SeD-UD: An Influence-Driven and Hierarchically-Decoupled Information Bottleneck for Multimodal Intent Recognition
Abstract
Multimodal intent recognition (MIR) is hindered by substantial redundancy and noise originating from text, speech, and visual inputs, which weakens feature distinctiveness and ultimately harms recognition performance. Although recent approaches based on the information bottleneck (IB) principle mitigate this issue via feature compression and reconstruction to obtain compact and noise-reduced representations, they still encounter two major drawbacks. First, conventional IB employs a fixed bottleneck dimension, making it unable to accommodate sample-dependent variations in redundancy and noise.
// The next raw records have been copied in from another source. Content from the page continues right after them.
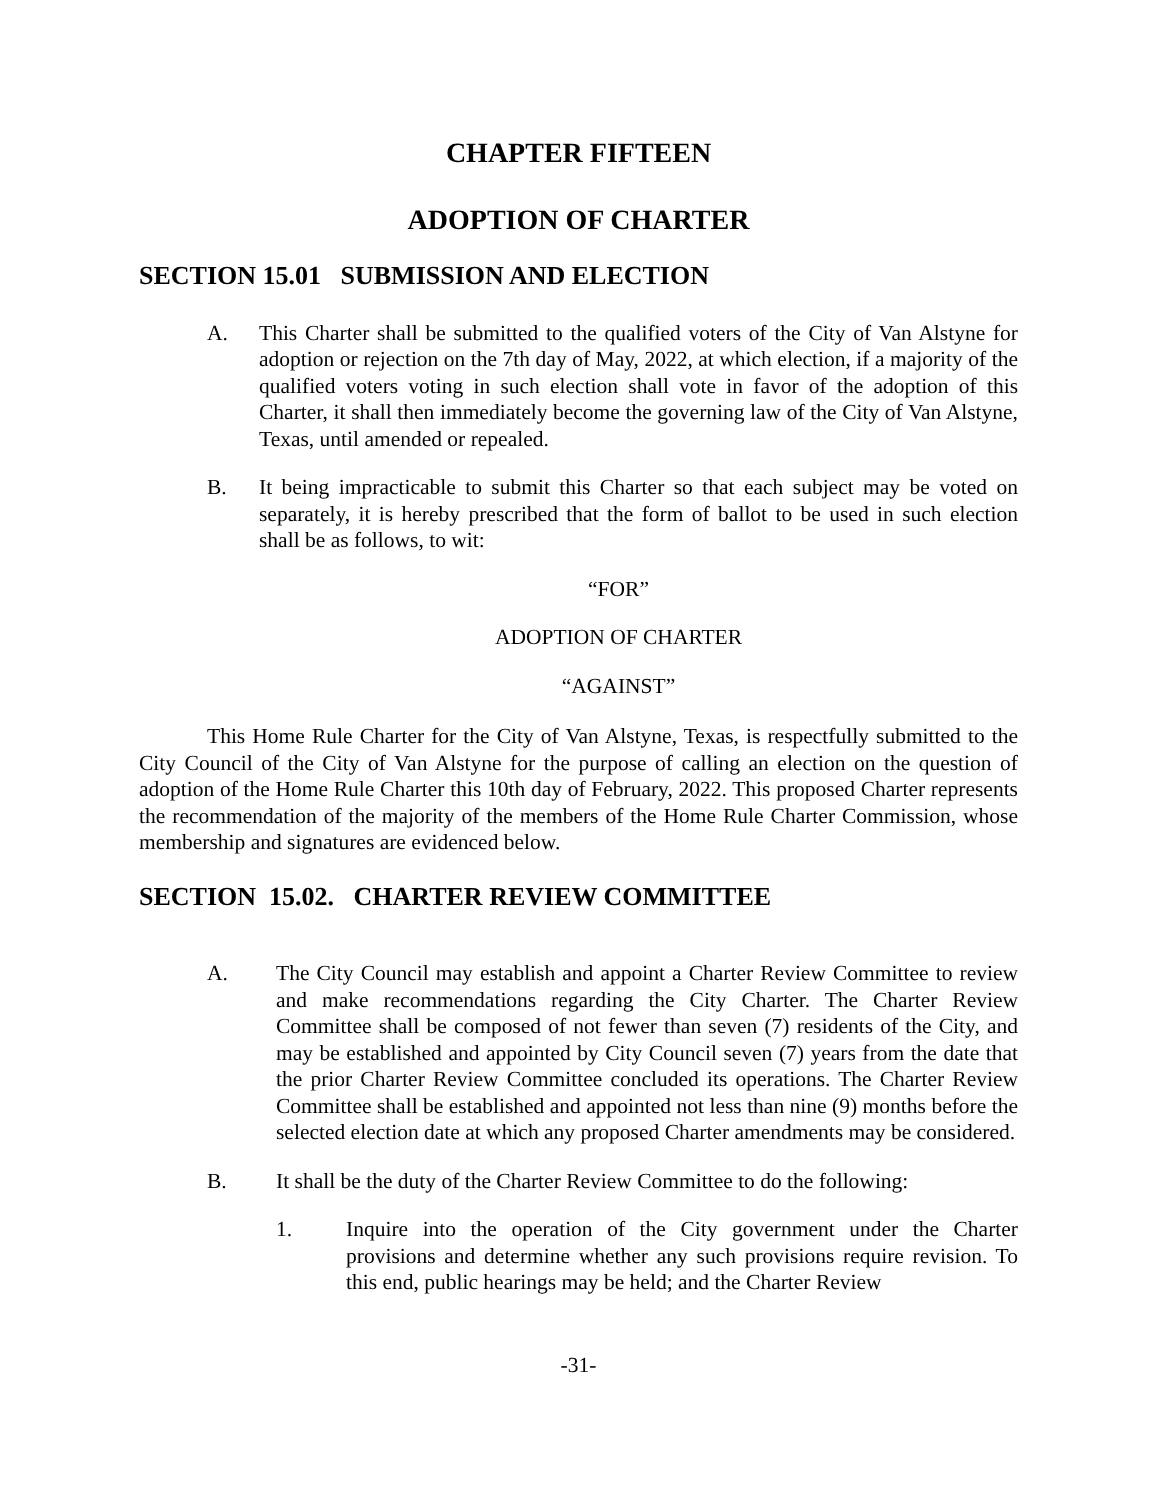CHAPTER FIFTEEN
ADOPTION OF CHARTER
SECTION 15.01 SUBMISSION AND ELECTION
A. This Charter shall be submitted to the qualified voters of the City of Van Alstyne for adoption or rejection on the 7th day of May, 2022, at which election, if a majority of the qualified voters voting in such election shall vote in favor of the adoption of this Charter, it shall then immediately become the governing law of the City of Van Alstyne, Texas, until amended or repealed.
B. It being impracticable to submit this Charter so that each subject may be voted on separately, it is hereby prescribed that the form of ballot to be used in such election shall be as follows, to wit:
“FOR”
ADOPTION OF CHARTER
“AGAINST”
This Home Rule Charter for the City of Van Alstyne, Texas, is respectfully submitted to the City Council of the City of Van Alstyne for the purpose of calling an election on the question of adoption of the Home Rule Charter this 10th day of February, 2022. This proposed Charter represents the recommendation of the majority of the members of the Home Rule Charter Commission, whose membership and signatures are evidenced below.
SECTION 15.02. CHARTER REVIEW COMMITTEE
A. The City Council may establish and appoint a Charter Review Committee to review and make recommendations regarding the City Charter. The Charter Review Committee shall be composed of not fewer than seven (7) residents of the City, and may be established and appointed by City Council seven (7) years from the date that the prior Charter Review Committee concluded its operations. The Charter Review Committee shall be established and appointed not less than nine (9) months before the selected election date at which any proposed Charter amendments may be considered.
B. It shall be the duty of the Charter Review Committee to do the following:
1. Inquire into the operation of the City government under the Charter provisions and determine whether any such provisions require revision. To this end, public hearings may be held; and the Charter Review
-31-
Second, simultaneously handling redundancy and noise within a single compression process leads to incomplete feature purification. In this paper, we propose a novel framework named SeD-UD, which incorporates influence-driven input-adaptive bottleneck (IDAB) modules following a hierarchically-decoupled IB strategy. Given a redundancy/noise influence factor, IDAB dynamically adjusts dimensions and selects the optimal parameters for compression and reconstruction, thereby achieving the best trade-off between information preservation and interference suppression. The IB strategy performs hierarchically-decoupled processing of redundancy and noise via separated de-redundancy and unified denoising based on IDAB modules. Extensive experiments on benchmark datasets show SeD-UD outperforms current state-of-the-art models.